Some common minimizers are:
Drink plenty of fluids.
- Water is the fluid of choice.
- Drinking cool water can help keep you cool.
- Avoid caffeine as this acts as a diuretic.
Use fans, air conditioning, even hand-held spray bottles.
- Air-conditioners can be tax-deductible with a document from your physician.
Exercise in a cool environment.
- If you are exercising outside, pick the cooler times of the day, usually early morning or evening.
- If exercising inside, using air conditioning or a fan can help maintain body temperature at an appropriate level.
- Exercising in cool water (recommended temperature 80-84 degrees) is an excellent way to combat heat during physical activity.
Wear commercial cooling garments such as vests, headbands and neckbands — many athletes use them.
- A simple damp towel can be helpful, if you do not have one of these products.
- Traditional wide brimmed hats and light-colored loose clothing also help.

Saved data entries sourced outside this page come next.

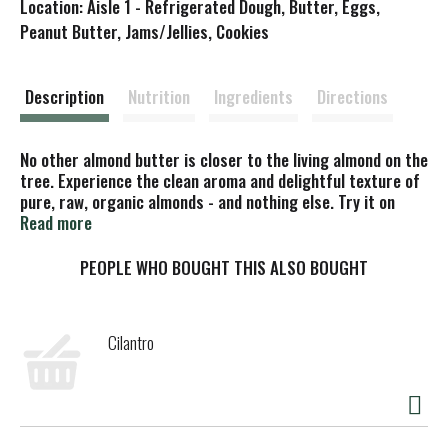
Location: Aisle 1 - Refrigerated Dough, Butter, Eggs,
s
Peanut Butter, Jams/Jellies, Cookies
t
Description
Nutrition
Ingredients
Directions
No other almond butter is closer to the living almond on the
tree. Experience the clean aroma and delightful texture of
pure, raw, organic almonds - and nothing else. Try it on
bread or fruit, add it to smoothies or use it to top your
Read more
favorite cereal. It's a delicious way to add essential
protein, vitamins and minerals to your diet with absolutely
PEOPLE WHO BOUGHT THIS ALSO BOUGHT
nothing artificial added. Great taste or great nutrition?
With Artisana, it's easy to choose both! Refrigeration not
necessary. astisanafoods.com. Certified organic by QAI.
Cilantro
Vegan. Gluten free. US-ORG-050. Non EU Agriculture. Non
GMO Project verified. USDA organic. Product of California,
USA.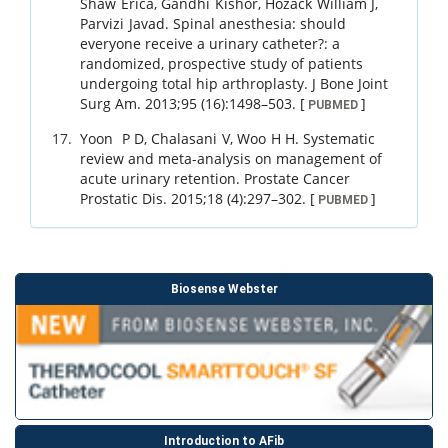
Shaw
Erica
,
Gandhi
Kishor
,
Hozack
William J
,
Parvizi
Javad
.
Spinal anesthesia: should
everyone receive a urinary catheter?: a
randomized, prospective study of patients
undergoing total hip arthroplasty.
J Bone Joint
Surg Am.
2013
;
95 (16)
:
1498
–
503
.
[
]
PUBMED
Yoon
P D
,
Chalasani
V
,
Woo
H H
.
Systematic
review and meta-analysis on management of
acute urinary retention.
Prostate Cancer
Prostatic Dis.
2015
;
18 (4)
:
297
–
302
.
[
]
PUBMED
Biosense Webster
Introduction to AFib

Try “pre-cooling” to decrease the heating effects of exercise. Pre-cooling may increase the time it takes for the core body temperature to rise.

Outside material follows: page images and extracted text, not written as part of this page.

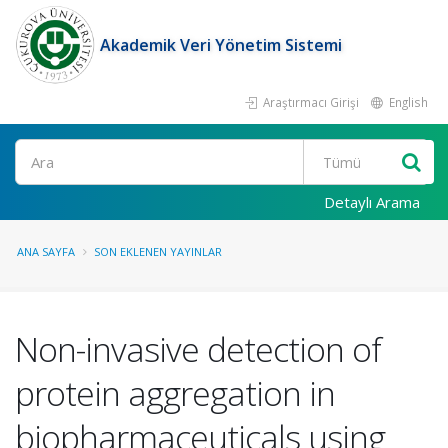
Akademik Veri Yönetim Sistemi
Araştırmacı Girişi
English
Ara
Detaylı Arama
ANA SAYFA
SON EKLENEN YAYINLAR
Non-invasive detection of
protein aggregation in
biopharmaceuticals using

- Get into a bathtub of cool water. The water temperature should be comfortably lukewarm to start. Continue adding cooler water over a period of 20-30 minutes.
- Submersion of the upper body in cool water will provide the optimal benefit.
A cool bath or shower can also help reduce core body temperature following activity or exposure to a hot environment.
So, don't be discouraged by the heat of the summer months. Find the strategies that work best for you, because YOU CAN beat the heat!